> [PROBLEM SET]
- A) List each type of cable named in the Blu-ray player post.
- B) In the Blu-ray player post, copy the part from "This is mentioned" to "AVR-3806 A/V Receiver.", and swap "firmware" for "software".

> [DOCUMENT PASSAGE]
******
This is mentioned in other places on the internet but thought I would add this here as well. When attempting to stream Netflix movies with my Samsung BD-C6500 Blu-ray Player, I would hear no audio with any movie title, including the Heroes Season 1, Episode 1 that they like to use for troubleshooting purposes for some reason. For reference I am using the latest firmware as of February 7, 2011 (version: BSP-C6500WWB-1020.1 ) with an optical digital cable connection to my Denon AVR-3806 A/V Receiver.
Following advice I found on the net, my current workaround/solution:
Before going into the Netflix application, go into the Pandora radio application and listen to any radio station/channel first. Then, exit Pandora and go into Netflix to watch whatever and the audio will work. I have no idea why it works but it does. It’s either a bug in the player’s firmware or a bug with the Netflix application the player uses. Before you can use Pandora you will need to setup an account with them and then configure the player to use it. The instructions for all this are covered in the manual and Pandora’s site. Using the basic Pandora service is free so no need to worry about any costs associated with it.
Hopefully this will help anyone that runs into a similar issue. 🙂
My sister and brother in-law gave me my first Blu-ray player for Christmas which happened to be the Samsung BD-C6500 Blu-ray Player. Thanks guys! Following are my experiences with this player so far. I’ve debated with myself what to include in this post and I’ve decided to focus on the installation, setup, and normal playback of music and movies.
The installation into my home theater system was pretty easy as all I did was disconnect the component video and optical digital audio cables from my Denon DVD player and hook them into the Samsung player. While my Denon A/V Receiver does have some HDMI connectors, they are only HDMI 1.1 and the Samsung player uses the HDMI 1.3 specification and I’m not entirely sure what functionality might be lost (Wikipedia article on HDMI). From what I’ve read so far I think I would loose the ability to play the Blu-ray DTS Master Audio streams. Anyway, since my Denon DVD player has no HDMI connectors, I just connected everything with component video cables at the time because I already had those cables handy. I may change everything over to HDMI; however, I would need to buy at least two more HDMI cables. One for my DVR and one to connect my receiver to my Samsung HDTV. I did get one HDMI cable for Christmas which I could use to connect the Blu-ray to the receiver with. My parents have the same Samsung HDTV that I do and is connected to their cable box via HDMI and, to be honest, I can tell very little difference between the pictures.
******
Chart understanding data
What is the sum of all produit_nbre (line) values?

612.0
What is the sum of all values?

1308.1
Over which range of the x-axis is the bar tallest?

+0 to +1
******
> [PER-TASK OUTPUTS]
- A) Optical digital audio cable, component video cable, HDMI cable

- B)
This is mentioned in other places on the internet but thought I would add this here as well. When attempting to stream Netflix movies with my Samsung BD-C6500 Blu-ray Player, I would hear no audio with any movie title, including the Heroes Season 1, Episode 1 that they like to use for troubleshooting purposes for some reason. For reference I am using the latest software as of February 7, 2011 (version: BSP-C6500WWB-1020.1 ) with an optical digital cable connection to my Denon AVR-3806 A/V Receiver.